(Collected data)
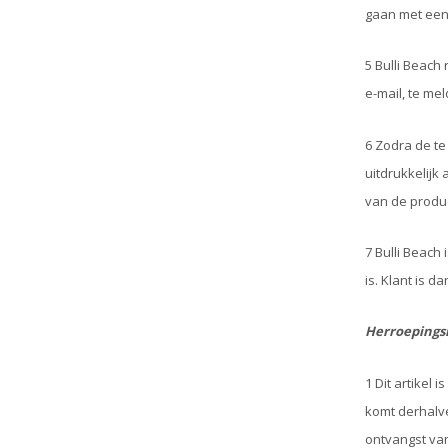
gaan met een 
5 Bulli Beach
e-mail, te mel
6 Zodra de te
uitdrukkelijk 
van de produ
7 Bulli Beach 
is. Klant is 
Herroepings
1 Dit artikel 
komt derhalve
ontvangst van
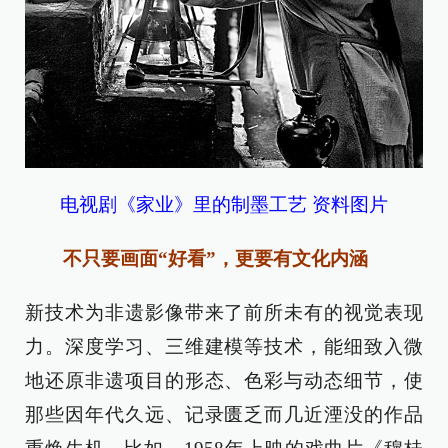
电视剧《家业》里的制墨工艺 资料图片
不只要画面“好看”，更要有文化内涵
新技术为非遗影像带来了前所未有的视觉表现
力。深度学习、三维建模等技术，能细致入微
地还原非遗项目的形态、色彩与动态细节，使
那些因年代久远、记录匮乏而几近湮没的作品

— Exercise requirements —
Omit all images when repeating the data above exactly.

— Written reply —
gaan met een 
5 Bulli Beach
e-mail, te mel
6 Zodra de te
uitdrukkelijk 
van de produ
7 Bulli Beach 
is. Klant is 
Herroepings
1 Dit artikel 
komt derhalve
ontvangst van
电视剧《家业》里的制墨工艺 资料图片
不只要画面“好看”，更要有文化内涵
新技术为非遗影像带来了前所未有的视觉表现
力。深度学习、三维建模等技术，能细致入微
地还原非遗项目的形态、色彩与动态细节，使
那些因年代久远、记录匮乏而几近湮没的作品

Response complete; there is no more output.